** START Text segment **

Broadcasting across a nested array

I think what that means is that the current way of doing things in Julia allows having a convenient syntax to broadcast any operation.

If you specifically want to define elementwise operations. Then broadcasting may help you for the first level. For other levels, you can still apply broadcasting to broadcasted operations (which you then have to define when they don’t exist, and is arguably more cumbersome way). But, as mentioned above, there are also other ways of doing things, for example using comprehensions:

julia> [[1,2].*y for y in [[3,4], [5,6]]]
2-element Array{Array{Int64,1},1}:
 [3, 8] 
 [5, 12]

Another point should probably be made here. Elementwise operations do exist in Julia. If you want to perform the elementwise product of two arrays of the same arbitrary size, you can always use… the broadcasted * operation!

What we are speaking of here is not an elementwise operation, since operands don’t have the same shape. It happens that what you wanted in this very specific case could have been more easily implemented by a combination of broadcasting and elementwise product if such a product had been available with a specific name (as opposed to the broadcasted use of a generic *operator).

Now, there are different ways of interpreting the “elementwise” product of [1,2] and [[3,4], [5,6]]. One is, like above, to think of [1,2] as a scalar that you multiply (elementwise) in turn to [3,4] and [5,6]. Another way could be to consider [1,2] and [[3,4], [5,6]] both as vectors of size 2 and perform their elementwise product. The first element of the resulting array would then be the “elementwise” product of 1 and [3,4] (where 1 would have to be considered as a scalar and multiplied elementwise to both elements of [3,4]):

julia> [x.*y for (x,y) in zip([1,2], [[3,4], [5,6]])]
2-element Array{Array{Int64,1},1}:
 [3, 4]  
 [10, 12]

If elementwise product was the default in Julia, then what would/should be the correct interpretation of:

[1,2] .* [[3,4], [5,6]]

My answer would be that there is no correct definition of the above, which is why it errors out (as it should). And then we’re back to the conclusion that in order to unequivocally define what you want to do, you have to mix broadcasting (where you have some control over what gets considered as a scalar) and “plain” elementwise operations (where all operands have to have the same shape) on multiple levels. I’m not sure it can be reasonably expected to find a simple syntax allowing to easily describe the combinatorics of possible interpretations when the number of levels increases.

** END Text segment **

▸ **Short exercise 1**
Please rework the post on broadcasting across a nested array between "Broadcasting across a" and "broadcasted * operation!", inclusive, with "comprehensions" changed to "array comprehensions".

** START Records supplied **

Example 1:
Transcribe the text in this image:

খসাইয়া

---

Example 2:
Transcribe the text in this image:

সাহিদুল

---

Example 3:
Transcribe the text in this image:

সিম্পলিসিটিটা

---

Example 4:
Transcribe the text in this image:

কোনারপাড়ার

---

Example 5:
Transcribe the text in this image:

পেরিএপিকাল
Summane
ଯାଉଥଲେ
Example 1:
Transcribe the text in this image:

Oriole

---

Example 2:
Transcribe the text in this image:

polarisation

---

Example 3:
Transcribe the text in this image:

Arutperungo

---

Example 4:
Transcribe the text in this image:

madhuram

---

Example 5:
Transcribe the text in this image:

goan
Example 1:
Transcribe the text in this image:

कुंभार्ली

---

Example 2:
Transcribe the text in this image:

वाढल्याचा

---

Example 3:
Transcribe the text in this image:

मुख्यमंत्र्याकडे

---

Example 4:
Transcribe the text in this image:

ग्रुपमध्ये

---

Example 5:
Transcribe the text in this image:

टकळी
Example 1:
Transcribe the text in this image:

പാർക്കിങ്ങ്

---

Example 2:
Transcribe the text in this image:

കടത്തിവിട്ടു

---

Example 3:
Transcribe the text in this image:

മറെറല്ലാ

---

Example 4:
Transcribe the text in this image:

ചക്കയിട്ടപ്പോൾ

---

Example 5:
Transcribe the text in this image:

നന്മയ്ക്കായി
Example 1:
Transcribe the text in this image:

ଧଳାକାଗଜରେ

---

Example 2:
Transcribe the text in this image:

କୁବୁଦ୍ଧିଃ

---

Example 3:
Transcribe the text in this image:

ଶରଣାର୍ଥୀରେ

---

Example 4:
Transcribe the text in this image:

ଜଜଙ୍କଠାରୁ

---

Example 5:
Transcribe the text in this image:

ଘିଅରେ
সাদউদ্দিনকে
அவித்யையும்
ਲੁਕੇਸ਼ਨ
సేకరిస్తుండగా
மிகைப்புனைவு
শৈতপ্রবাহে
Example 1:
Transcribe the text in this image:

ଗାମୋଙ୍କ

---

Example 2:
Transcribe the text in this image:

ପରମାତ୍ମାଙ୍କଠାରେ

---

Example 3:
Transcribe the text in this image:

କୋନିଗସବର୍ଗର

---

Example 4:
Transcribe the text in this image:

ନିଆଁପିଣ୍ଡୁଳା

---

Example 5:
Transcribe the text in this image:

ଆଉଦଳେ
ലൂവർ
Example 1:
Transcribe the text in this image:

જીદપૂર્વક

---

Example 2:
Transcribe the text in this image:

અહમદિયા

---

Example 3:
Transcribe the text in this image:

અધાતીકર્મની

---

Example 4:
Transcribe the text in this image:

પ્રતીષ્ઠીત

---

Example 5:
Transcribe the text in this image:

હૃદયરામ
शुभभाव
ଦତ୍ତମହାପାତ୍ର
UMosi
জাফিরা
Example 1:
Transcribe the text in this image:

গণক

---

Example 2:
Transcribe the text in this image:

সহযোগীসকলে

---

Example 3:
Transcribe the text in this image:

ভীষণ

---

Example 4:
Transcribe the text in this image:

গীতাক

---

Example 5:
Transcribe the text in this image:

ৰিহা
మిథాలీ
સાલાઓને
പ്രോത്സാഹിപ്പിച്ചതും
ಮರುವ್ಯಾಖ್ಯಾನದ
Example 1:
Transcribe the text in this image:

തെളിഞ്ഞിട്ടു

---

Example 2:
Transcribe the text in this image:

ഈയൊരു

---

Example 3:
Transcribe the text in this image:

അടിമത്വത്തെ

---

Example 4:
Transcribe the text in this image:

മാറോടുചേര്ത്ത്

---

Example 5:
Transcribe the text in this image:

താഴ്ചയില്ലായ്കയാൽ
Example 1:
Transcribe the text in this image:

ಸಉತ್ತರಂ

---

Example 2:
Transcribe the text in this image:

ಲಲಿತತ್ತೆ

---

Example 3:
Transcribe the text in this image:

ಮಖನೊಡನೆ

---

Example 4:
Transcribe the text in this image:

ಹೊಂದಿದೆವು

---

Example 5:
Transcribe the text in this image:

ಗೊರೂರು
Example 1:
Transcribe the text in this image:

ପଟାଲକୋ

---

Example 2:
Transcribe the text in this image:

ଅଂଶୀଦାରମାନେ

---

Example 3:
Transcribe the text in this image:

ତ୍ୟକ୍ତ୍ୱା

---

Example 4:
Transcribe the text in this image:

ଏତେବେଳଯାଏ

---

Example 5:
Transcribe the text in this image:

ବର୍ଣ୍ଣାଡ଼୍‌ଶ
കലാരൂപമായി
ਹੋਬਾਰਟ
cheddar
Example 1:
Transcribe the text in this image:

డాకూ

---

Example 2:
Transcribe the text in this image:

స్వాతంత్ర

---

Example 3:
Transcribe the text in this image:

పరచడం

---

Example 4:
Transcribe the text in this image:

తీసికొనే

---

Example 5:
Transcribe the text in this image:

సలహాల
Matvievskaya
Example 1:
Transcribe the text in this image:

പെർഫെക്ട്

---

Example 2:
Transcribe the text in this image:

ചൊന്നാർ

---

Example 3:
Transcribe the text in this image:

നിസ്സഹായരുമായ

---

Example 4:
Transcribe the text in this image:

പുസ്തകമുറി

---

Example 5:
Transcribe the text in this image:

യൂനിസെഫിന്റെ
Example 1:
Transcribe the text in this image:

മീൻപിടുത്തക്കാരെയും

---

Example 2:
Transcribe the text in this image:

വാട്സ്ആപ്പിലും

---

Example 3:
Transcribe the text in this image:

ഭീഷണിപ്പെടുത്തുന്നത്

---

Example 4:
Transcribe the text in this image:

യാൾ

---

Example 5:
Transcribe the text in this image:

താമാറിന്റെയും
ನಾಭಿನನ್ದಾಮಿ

** END Records supplied **

▸ **Short exercise 2**
Turn the rows, from the first row through the line holding "കടത്തിവിട്ടു", inclusive, into a Markdown table with the columns Number and Record line, one numbered line per table row and no blank lines.

▸ **Written response 1**
Broadcasting across a nested array

I think what that means is that the current way of doing things in Julia allows having a convenient syntax to broadcast any operation.

If you specifically want to define elementwise operations. Then broadcasting may help you for the first level. For other levels, you can still apply broadcasting to broadcasted operations (which you then have to define when they don’t exist, and is arguably more cumbersome way). But, as mentioned above, there are also other ways of doing things, for example using array comprehensions:

julia> [[1,2].*y for y in [[3,4], [5,6]]]
2-element Array{Array{Int64,1},1}:
 [3, 8] 
 [5, 12]

Another point should probably be made here. Elementwise operations do exist in Julia. If you want to perform the elementwise product of two arrays of the same arbitrary size, you can always use… the broadcasted * operation!

▸ **Written response 2**
| Number | Record line |
|---|---|
| 1 | Example 1: |
| 2 | Transcribe the text in this image: |
| 3 | খসাইয়া |
| 4 | --- |
| 5 | Example 2: |
| 6 | Transcribe the text in this image: |
| 7 | সাহিদুল |
| 8 | --- |
| 9 | Example 3: |
| 10 | Transcribe the text in this image: |
| 11 | সিম্পলিসিটিটা |
| 12 | --- |
| 13 | Example 4: |
| 14 | Transcribe the text in this image: |
| 15 | কোনারপাড়ার |
| 16 | --- |
| 17 | Example 5: |
| 18 | Transcribe the text in this image: |
| 19 | পেরিএপিকাল |
| 20 | Summane |
| 21 | ଯାଉଥଲେ |
| 22 | Example 1: |
| 23 | Transcribe the text in this image: |
| 24 | Oriole |
| 25 | --- |
| 26 | Example 2: |
| 27 | Transcribe the text in this image: |
| 28 | polarisation |
| 29 | --- |
| 30 | Example 3: |
| 31 | Transcribe the text in this image: |
| 32 | Arutperungo |
| 33 | --- |
| 34 | Example 4: |
| 35 | Transcribe the text in this image: |
| 36 | madhuram |
| 37 | --- |
| 38 | Example 5: |
| 39 | Transcribe the text in this image: |
| 40 | goan |
| 41 | Example 1: |
| 42 | Transcribe the text in this image: |
| 43 | कुंभार्ली |
| 44 | --- |
| 45 | Example 2: |
| 46 | Transcribe the text in this image: |
| 47 | वाढल्याचा |
| 48 | --- |
| 49 | Example 3: |
| 50 | Transcribe the text in this image: |
| 51 | मुख्यमंत्र्याकडे |
| 52 | --- |
| 53 | Example 4: |
| 54 | Transcribe the text in this image: |
| 55 | ग्रुपमध्ये |
| 56 | --- |
| 57 | Example 5: |
| 58 | Transcribe the text in this image: |
| 59 | टकळी |
| 60 | Example 1: |
| 61 | Transcribe the text in this image: |
| 62 | പാർക്കിങ്ങ് |
| 63 | --- |
| 64 | Example 2: |
| 65 | Transcribe the text in this image: |
| 66 | കടത്തിവിട്ടു |